■ **Extrait à lire**
^^^^^^^^^^^^^^^^

Apprendre à lire c’est une chose, devenir un lecteur, ç’en est une autre. Je souhaite vous partager mon témoignage sur la façon dont Keyo est devenu lecteur de romans. Du genre à ne pas arriver à éteindre la lumière tant qu’il n’a pas fini « Robot sauvage » de Peter Brown ou d’avaler « Sacrées sorcières » de Roald Dahl en une soirée. Pour en arriver là, il faut que je l’avoue, j’ai tenté une chose radicale… J’ai réquisitionné ses BD ! Mais avant de juger la mère horrible que je suis, s’il vous plait, lisez l’article jusqu’au bout.

Apprendre à lire

Depuis qu’il est petit, Keyo a toujours aimé les livres. Oui, les livres, mais surtout les livres d’images qu’on pouvait lui lire par dizaines le soir avant de se coucher. Assez tôt, il avait déjà une sacrée bibliothèque, remplie de livres plus jolis les uns que les autres. Ça a toujours été un objectif pour moi : l’entourer d’un maximum de livres. Il adorait également les histoires écoutées sur son poste radio et les contes et romans que nous lisions aussi très régulièrement. Il a par ailleurs développé des capacités d’écoute et d’attention assez pointues grâce à cela.

Puis bien qu’il soit devenu lecteur en unschooling à mon plus grand soulagement, il s’est rapidement contenté de BD et de mangas. Jusque tard. J’ai laissé passer le temps, attendant qu’il soit prêt pour plus. Car, je savais qu’il était capable de lire mais il ne le faisait pas ou très peu avec des romans, même jeunesse. Fallait-il attendre, comme le conseille les apprentissages autonomes ? Attendre toujours que ça vienne de l’enfant ou y avait-il aussi dans son environnement un manque ou des obstacles ?

Le problème de la monodiète

Je n’ai jamais mis mon nez dans les livres de mes enfants, je ne l’ai jamais empêché de lire une BD qui ne me plaisait pas trop mais qu’il aimait, me disant qu’il prenait sûrement ce qu’il avait besoin dedans.

^^^^^^^^^^^^^^^^

■ **Entrées de données**
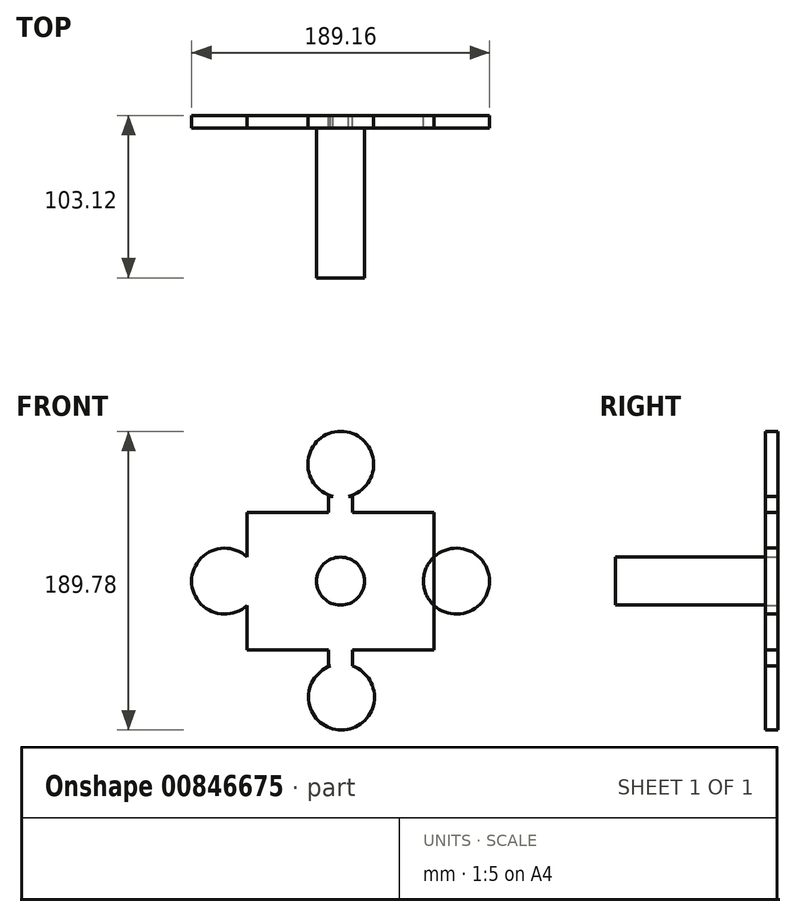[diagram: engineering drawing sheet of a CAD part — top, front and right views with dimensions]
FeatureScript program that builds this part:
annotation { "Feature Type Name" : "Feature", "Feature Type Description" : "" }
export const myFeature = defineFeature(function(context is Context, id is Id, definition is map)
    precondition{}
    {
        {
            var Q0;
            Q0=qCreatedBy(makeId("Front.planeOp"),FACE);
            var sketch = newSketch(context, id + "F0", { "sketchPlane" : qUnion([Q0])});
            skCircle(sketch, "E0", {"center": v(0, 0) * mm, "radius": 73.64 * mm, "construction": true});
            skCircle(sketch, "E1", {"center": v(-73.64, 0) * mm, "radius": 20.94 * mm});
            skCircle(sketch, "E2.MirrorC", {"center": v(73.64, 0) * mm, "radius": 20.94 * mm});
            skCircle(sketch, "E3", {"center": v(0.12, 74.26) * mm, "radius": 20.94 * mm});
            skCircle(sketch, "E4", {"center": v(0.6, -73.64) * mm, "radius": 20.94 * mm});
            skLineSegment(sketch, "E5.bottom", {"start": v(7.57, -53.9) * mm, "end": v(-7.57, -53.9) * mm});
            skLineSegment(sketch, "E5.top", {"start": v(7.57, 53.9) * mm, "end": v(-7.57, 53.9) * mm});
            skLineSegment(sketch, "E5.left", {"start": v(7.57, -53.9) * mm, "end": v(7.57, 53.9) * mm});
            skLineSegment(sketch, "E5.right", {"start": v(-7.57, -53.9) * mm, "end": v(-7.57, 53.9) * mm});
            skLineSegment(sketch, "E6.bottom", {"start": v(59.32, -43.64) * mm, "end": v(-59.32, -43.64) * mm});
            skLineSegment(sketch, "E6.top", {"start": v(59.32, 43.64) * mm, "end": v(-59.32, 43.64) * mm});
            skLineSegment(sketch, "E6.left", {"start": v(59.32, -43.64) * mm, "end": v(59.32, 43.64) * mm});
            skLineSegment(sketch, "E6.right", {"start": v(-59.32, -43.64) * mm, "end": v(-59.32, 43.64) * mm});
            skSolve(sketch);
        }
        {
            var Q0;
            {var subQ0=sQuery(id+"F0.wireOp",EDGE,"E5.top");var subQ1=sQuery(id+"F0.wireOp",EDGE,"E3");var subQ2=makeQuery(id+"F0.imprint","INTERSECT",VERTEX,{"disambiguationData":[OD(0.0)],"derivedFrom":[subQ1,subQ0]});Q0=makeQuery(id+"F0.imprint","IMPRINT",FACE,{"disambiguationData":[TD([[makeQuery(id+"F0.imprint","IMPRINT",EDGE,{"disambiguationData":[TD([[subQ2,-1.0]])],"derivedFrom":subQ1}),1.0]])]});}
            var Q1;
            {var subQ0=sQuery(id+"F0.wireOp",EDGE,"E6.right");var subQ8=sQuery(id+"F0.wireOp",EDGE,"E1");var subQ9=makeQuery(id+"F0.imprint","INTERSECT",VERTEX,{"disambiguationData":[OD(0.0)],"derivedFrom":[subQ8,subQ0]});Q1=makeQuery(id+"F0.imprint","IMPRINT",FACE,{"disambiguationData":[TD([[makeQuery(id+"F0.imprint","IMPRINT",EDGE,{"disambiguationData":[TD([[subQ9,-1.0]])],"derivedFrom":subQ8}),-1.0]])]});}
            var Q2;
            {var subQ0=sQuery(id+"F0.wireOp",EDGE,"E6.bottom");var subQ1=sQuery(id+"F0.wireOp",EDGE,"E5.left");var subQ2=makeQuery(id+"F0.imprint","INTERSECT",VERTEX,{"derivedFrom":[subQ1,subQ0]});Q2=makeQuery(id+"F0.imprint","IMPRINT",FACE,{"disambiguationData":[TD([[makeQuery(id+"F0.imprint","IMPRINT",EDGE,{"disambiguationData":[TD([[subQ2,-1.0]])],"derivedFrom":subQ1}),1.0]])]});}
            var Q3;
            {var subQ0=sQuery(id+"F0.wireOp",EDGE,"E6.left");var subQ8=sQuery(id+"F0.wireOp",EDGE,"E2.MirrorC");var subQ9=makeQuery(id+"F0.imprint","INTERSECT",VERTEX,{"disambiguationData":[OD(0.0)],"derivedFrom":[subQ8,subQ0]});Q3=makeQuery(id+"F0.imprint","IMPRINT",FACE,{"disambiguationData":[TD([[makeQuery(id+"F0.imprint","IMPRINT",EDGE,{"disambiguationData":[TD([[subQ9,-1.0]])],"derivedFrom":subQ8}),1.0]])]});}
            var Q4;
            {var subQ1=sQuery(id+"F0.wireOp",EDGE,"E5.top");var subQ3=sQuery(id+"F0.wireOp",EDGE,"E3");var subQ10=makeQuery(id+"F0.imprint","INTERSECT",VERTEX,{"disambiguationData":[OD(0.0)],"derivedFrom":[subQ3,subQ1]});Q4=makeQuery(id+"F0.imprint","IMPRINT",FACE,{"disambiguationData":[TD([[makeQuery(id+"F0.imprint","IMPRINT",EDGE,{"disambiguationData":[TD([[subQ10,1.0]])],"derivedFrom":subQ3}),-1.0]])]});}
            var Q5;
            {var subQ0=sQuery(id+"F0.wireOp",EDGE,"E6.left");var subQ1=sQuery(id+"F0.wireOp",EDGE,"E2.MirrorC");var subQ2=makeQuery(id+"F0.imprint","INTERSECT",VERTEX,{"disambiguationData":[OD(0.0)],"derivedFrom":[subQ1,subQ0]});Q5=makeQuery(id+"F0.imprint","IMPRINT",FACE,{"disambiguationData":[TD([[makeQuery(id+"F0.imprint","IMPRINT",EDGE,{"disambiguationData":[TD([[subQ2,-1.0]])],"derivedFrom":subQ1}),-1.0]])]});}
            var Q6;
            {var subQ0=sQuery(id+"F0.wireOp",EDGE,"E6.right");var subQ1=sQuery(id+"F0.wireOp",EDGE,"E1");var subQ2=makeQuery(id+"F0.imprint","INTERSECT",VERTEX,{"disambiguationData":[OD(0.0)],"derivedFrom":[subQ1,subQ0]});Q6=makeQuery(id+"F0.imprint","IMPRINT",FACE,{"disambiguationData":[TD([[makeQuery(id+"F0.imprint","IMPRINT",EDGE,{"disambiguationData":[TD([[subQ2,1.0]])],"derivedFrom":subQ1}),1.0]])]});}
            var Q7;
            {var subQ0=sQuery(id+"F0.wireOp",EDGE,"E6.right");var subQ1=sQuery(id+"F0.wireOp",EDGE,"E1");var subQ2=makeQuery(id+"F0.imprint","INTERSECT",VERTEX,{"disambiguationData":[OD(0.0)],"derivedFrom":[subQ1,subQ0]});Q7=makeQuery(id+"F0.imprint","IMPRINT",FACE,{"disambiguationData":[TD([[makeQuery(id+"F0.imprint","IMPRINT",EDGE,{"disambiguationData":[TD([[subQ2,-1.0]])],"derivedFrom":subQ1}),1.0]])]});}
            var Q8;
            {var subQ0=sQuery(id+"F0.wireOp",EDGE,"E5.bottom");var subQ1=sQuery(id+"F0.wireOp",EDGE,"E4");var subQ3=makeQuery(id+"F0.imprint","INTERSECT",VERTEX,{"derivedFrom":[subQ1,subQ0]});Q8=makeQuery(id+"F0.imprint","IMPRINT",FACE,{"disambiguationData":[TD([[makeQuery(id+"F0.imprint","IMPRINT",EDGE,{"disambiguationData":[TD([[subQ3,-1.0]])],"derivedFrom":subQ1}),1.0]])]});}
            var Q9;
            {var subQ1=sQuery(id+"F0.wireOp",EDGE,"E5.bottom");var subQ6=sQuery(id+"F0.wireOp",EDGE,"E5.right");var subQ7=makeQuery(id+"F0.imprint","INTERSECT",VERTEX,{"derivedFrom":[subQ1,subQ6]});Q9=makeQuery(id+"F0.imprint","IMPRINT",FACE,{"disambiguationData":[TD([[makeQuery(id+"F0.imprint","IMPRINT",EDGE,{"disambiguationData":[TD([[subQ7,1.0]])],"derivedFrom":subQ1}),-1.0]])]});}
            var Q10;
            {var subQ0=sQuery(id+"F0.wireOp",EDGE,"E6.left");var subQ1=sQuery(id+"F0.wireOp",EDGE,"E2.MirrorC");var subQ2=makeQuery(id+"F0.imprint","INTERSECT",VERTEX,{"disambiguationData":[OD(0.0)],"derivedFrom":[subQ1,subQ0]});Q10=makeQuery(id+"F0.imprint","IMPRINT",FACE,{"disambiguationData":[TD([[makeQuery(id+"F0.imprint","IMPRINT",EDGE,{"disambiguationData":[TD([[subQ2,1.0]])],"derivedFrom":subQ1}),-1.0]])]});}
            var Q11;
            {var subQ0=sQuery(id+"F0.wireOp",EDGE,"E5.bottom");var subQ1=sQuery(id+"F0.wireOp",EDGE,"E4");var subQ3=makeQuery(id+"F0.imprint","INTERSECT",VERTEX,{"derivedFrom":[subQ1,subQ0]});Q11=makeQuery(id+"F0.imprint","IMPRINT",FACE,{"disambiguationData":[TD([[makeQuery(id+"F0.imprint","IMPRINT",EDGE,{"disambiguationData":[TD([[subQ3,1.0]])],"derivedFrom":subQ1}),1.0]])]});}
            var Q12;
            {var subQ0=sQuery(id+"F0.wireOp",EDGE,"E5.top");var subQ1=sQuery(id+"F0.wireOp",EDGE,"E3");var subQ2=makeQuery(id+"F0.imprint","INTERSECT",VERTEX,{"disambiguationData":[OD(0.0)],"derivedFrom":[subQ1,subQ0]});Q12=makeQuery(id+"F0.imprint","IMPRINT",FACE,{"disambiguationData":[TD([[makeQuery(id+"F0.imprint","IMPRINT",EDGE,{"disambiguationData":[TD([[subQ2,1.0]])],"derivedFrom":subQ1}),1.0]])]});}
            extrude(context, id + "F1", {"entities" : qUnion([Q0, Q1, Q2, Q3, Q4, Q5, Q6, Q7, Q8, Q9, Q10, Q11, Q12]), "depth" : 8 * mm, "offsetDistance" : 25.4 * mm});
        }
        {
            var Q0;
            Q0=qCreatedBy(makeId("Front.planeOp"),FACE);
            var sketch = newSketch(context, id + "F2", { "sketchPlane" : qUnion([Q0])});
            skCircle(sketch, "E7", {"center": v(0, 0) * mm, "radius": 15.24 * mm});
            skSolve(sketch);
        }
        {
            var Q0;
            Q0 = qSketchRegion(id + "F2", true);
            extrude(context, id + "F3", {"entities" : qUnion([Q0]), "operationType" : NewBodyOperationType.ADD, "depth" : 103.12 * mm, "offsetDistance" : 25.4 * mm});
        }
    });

^^^^^^^^^^^^^^^^

■ **Consigne**
Recopiez mot pour mot, dans l'extrait, tout ce qui va de « Puis bien qu’il » jusqu'à « avait besoin dedans. ». Basez-vous uniquement sur l'extrait.

■ **Réponse rédigée**
Puis bien qu’il soit devenu lecteur en unschooling à mon plus grand soulagement, il s’est rapidement contenté de BD et de mangas. Jusque tard. J’ai laissé passer le temps, attendant qu’il soit prêt pour plus. Car, je savais qu’il était capable de lire mais il ne le faisait pas ou très peu avec des romans, même jeunesse. Fallait-il attendre, comme le conseille les apprentissages autonomes ? Attendre toujours que ça vienne de l’enfant ou y avait-il aussi dans son environnement un manque ou des obstacles ?

Le problème de la monodiète

Je n’ai jamais mis mon nez dans les livres de mes enfants, je ne l’ai jamais empêché de lire une BD qui ne me plaisait pas trop mais qu’il aimait, me disant qu’il prenait sûrement ce qu’il avait besoin dedans.